(Exercise details)
Your task is to copy each line of the material below that includes "above".

*** Begin section ***

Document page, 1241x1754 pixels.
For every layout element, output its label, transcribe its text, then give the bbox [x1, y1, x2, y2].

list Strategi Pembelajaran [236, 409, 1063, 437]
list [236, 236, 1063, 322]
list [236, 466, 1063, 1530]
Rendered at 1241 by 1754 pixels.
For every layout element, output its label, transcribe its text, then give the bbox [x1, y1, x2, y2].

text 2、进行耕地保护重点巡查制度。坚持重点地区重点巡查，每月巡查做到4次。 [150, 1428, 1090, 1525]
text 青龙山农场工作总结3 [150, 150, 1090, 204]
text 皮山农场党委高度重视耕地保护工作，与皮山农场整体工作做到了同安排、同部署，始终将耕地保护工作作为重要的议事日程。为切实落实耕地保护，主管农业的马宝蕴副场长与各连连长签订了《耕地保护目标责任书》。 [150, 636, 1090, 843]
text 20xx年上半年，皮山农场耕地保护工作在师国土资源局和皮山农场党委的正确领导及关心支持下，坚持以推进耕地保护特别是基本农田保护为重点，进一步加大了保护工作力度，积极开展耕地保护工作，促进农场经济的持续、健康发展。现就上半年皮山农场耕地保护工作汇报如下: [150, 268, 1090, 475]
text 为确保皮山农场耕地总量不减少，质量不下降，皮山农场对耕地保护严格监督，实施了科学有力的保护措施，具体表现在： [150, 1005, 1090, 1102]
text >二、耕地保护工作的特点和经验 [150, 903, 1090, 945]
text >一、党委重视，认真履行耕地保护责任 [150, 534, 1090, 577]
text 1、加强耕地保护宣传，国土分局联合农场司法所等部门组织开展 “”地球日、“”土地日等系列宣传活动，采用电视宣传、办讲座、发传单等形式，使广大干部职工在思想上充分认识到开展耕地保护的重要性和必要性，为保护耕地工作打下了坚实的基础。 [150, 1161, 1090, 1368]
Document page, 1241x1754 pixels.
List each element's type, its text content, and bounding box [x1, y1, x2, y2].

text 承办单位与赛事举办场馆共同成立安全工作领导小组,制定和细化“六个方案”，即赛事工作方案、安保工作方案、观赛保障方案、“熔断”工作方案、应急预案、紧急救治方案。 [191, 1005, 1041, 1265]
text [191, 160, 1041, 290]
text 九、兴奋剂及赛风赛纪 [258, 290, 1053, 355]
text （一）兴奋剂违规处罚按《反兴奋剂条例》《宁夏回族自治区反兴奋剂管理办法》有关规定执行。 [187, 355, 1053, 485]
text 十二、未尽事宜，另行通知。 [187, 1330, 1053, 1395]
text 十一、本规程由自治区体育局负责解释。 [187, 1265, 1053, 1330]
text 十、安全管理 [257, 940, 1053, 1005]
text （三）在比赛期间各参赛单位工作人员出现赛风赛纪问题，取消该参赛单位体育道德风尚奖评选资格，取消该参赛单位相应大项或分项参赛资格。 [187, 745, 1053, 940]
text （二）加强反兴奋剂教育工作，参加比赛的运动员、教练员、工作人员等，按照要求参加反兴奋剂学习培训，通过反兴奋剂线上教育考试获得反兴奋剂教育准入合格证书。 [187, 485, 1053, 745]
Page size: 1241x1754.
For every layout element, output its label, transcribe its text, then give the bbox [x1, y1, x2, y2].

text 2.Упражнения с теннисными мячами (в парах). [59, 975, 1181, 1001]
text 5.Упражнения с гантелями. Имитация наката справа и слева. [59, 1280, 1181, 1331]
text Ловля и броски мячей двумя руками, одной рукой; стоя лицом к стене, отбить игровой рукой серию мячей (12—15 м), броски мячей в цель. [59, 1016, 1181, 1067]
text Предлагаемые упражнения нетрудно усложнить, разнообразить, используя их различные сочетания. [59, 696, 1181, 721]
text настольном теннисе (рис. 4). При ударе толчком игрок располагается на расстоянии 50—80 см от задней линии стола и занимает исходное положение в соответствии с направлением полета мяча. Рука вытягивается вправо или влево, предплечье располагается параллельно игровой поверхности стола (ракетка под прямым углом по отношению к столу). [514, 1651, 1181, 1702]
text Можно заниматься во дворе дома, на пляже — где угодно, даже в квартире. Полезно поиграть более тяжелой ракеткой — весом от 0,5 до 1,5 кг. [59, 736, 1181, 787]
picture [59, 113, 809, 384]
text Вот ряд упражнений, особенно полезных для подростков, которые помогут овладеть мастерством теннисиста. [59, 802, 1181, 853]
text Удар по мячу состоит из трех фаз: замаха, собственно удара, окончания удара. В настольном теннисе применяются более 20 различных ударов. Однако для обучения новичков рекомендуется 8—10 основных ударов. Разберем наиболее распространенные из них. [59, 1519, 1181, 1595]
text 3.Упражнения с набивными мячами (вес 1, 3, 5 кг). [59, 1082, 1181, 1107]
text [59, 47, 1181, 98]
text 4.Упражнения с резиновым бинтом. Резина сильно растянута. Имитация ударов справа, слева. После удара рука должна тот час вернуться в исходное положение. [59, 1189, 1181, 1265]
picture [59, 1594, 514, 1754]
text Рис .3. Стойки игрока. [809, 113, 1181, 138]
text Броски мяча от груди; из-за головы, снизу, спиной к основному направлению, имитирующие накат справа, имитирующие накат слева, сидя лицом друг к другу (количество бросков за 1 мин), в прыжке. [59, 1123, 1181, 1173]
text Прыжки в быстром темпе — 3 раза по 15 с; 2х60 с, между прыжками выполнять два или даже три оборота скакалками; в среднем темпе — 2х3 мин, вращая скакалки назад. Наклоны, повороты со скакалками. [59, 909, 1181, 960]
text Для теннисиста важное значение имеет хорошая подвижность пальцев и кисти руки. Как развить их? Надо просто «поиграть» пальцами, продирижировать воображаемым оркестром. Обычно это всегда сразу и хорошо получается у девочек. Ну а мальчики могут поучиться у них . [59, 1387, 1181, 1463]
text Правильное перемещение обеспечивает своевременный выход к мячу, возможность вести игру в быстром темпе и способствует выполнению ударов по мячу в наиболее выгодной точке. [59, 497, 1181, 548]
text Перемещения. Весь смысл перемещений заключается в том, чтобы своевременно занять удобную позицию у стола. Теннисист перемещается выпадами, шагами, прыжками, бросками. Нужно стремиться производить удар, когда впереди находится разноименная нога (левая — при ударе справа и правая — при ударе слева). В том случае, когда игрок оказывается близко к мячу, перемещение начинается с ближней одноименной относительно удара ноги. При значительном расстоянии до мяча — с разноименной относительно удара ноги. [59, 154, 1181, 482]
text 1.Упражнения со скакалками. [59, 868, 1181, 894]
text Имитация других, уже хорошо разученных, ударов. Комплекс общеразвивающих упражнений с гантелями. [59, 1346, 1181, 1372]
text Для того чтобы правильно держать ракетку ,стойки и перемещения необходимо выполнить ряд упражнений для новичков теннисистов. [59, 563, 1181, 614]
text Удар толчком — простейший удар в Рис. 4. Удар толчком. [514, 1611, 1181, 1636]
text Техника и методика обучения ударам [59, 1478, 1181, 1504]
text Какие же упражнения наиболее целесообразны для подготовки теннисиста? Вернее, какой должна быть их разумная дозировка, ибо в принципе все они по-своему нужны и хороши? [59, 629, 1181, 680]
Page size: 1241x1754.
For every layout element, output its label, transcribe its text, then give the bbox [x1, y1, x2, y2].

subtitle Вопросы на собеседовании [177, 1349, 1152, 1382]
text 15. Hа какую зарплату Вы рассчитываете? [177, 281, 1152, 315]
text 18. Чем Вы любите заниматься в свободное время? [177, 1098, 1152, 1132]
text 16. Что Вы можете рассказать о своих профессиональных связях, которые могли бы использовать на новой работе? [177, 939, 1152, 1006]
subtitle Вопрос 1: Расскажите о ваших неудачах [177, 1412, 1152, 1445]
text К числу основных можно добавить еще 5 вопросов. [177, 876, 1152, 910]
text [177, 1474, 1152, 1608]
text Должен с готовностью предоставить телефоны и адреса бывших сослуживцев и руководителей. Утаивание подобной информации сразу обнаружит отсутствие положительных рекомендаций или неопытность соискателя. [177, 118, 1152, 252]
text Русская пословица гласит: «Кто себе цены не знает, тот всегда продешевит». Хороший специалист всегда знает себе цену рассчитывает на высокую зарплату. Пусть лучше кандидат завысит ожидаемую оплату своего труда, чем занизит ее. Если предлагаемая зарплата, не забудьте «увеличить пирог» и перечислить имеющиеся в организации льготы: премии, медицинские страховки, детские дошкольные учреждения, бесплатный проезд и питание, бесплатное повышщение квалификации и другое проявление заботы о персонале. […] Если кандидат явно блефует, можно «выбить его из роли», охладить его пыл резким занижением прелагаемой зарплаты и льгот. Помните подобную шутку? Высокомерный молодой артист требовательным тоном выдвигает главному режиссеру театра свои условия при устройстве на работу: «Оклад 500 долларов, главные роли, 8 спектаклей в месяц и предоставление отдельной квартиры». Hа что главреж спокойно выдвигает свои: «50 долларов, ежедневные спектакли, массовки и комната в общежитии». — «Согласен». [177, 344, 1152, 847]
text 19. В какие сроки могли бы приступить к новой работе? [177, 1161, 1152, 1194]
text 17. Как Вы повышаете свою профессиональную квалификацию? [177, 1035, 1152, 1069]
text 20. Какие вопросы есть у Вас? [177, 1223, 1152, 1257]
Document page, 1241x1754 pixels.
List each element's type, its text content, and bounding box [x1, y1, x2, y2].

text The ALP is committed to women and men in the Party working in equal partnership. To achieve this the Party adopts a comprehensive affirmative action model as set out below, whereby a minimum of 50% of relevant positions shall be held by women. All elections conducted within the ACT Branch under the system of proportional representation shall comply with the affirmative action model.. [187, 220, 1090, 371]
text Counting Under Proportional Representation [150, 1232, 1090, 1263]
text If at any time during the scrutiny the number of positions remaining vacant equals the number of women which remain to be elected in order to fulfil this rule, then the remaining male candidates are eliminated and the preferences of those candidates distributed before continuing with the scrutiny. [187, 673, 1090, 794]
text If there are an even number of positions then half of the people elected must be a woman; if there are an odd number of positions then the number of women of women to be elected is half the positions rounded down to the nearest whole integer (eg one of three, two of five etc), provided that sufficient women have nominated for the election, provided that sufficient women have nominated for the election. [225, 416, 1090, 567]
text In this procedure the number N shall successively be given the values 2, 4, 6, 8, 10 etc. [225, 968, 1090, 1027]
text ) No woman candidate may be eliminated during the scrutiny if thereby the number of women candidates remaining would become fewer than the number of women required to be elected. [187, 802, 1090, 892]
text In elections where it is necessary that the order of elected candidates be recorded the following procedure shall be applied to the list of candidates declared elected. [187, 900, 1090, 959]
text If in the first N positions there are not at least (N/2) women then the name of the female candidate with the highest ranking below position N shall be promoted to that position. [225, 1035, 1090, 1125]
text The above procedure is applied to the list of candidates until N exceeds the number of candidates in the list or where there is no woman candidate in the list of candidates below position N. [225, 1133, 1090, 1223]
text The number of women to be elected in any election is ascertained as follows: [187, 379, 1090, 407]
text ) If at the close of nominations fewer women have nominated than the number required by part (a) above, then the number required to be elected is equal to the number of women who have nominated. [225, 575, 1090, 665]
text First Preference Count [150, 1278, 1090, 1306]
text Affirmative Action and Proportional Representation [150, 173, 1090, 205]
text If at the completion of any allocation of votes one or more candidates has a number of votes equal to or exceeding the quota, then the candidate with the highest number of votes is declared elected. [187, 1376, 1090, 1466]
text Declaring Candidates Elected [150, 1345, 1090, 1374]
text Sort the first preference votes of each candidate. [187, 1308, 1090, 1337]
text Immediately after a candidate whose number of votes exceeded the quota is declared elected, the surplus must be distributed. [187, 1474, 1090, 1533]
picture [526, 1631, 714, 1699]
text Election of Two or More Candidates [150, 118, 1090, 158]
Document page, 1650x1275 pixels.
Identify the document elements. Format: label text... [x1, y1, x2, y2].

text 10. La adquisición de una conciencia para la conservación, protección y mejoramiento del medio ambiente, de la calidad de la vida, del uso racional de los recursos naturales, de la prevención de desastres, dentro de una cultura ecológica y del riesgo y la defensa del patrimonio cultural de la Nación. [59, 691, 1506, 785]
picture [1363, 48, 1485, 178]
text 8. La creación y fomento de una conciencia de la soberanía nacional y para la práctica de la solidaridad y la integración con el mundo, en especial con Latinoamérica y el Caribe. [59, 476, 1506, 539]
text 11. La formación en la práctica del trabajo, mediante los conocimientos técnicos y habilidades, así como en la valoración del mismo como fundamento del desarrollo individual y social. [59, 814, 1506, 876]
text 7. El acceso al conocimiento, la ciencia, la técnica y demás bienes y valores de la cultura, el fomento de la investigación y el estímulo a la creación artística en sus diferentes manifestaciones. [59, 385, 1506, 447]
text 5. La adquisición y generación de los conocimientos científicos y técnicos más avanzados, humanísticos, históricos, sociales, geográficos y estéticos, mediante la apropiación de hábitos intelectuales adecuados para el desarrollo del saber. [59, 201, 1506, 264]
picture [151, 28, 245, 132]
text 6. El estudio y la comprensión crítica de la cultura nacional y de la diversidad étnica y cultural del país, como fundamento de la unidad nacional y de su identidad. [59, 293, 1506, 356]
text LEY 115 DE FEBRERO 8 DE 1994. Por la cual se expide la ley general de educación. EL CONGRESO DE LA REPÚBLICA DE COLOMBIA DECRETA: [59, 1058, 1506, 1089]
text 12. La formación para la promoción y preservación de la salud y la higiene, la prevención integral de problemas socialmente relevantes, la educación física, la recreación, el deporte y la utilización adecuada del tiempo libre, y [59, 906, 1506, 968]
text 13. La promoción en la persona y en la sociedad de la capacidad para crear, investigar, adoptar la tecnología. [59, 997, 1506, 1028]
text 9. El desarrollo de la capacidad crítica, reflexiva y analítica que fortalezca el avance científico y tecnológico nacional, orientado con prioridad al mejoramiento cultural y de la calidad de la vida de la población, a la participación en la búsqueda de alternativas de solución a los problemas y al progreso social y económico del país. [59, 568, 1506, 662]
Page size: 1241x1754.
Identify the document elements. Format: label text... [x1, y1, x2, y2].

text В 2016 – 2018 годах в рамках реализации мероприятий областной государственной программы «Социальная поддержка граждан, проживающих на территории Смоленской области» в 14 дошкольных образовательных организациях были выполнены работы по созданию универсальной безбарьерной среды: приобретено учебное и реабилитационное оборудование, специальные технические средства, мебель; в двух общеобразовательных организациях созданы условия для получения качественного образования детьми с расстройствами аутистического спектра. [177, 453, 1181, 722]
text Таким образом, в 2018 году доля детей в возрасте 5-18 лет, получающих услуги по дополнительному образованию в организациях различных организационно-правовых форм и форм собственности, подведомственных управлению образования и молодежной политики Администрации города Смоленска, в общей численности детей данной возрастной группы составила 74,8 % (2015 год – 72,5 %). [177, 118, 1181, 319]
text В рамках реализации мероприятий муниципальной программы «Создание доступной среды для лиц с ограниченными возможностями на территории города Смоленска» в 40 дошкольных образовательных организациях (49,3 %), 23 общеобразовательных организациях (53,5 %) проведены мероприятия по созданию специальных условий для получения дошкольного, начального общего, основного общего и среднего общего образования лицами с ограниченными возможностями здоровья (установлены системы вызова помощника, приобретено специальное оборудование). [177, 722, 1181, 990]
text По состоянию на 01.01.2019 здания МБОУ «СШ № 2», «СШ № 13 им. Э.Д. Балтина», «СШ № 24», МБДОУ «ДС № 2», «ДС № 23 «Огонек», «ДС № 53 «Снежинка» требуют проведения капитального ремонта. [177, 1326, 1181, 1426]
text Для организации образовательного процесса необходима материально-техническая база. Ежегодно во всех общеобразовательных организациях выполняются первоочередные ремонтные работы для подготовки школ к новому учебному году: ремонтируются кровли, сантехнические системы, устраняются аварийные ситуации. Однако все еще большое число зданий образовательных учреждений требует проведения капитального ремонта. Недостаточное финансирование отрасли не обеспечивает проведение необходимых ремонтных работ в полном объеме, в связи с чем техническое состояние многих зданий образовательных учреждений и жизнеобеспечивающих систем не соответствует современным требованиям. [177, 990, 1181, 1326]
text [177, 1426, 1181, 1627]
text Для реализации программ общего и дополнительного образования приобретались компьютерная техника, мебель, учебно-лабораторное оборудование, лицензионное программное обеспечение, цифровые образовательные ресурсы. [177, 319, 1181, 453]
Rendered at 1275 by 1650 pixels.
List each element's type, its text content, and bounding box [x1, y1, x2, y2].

*** End section ***

(Answer to the exercise)
text The above procedure is applied to the list of candidates until N exceeds the number of candidates in the list or where there is no woman candidate in the list of candidates below position N. [225, 1133, 1090, 1223]
text ) If at the close of nominations fewer women have nominated than the number required by part (a) above, then the number required to be elected is equal to the number of women who have nominated. [225, 575, 1090, 665]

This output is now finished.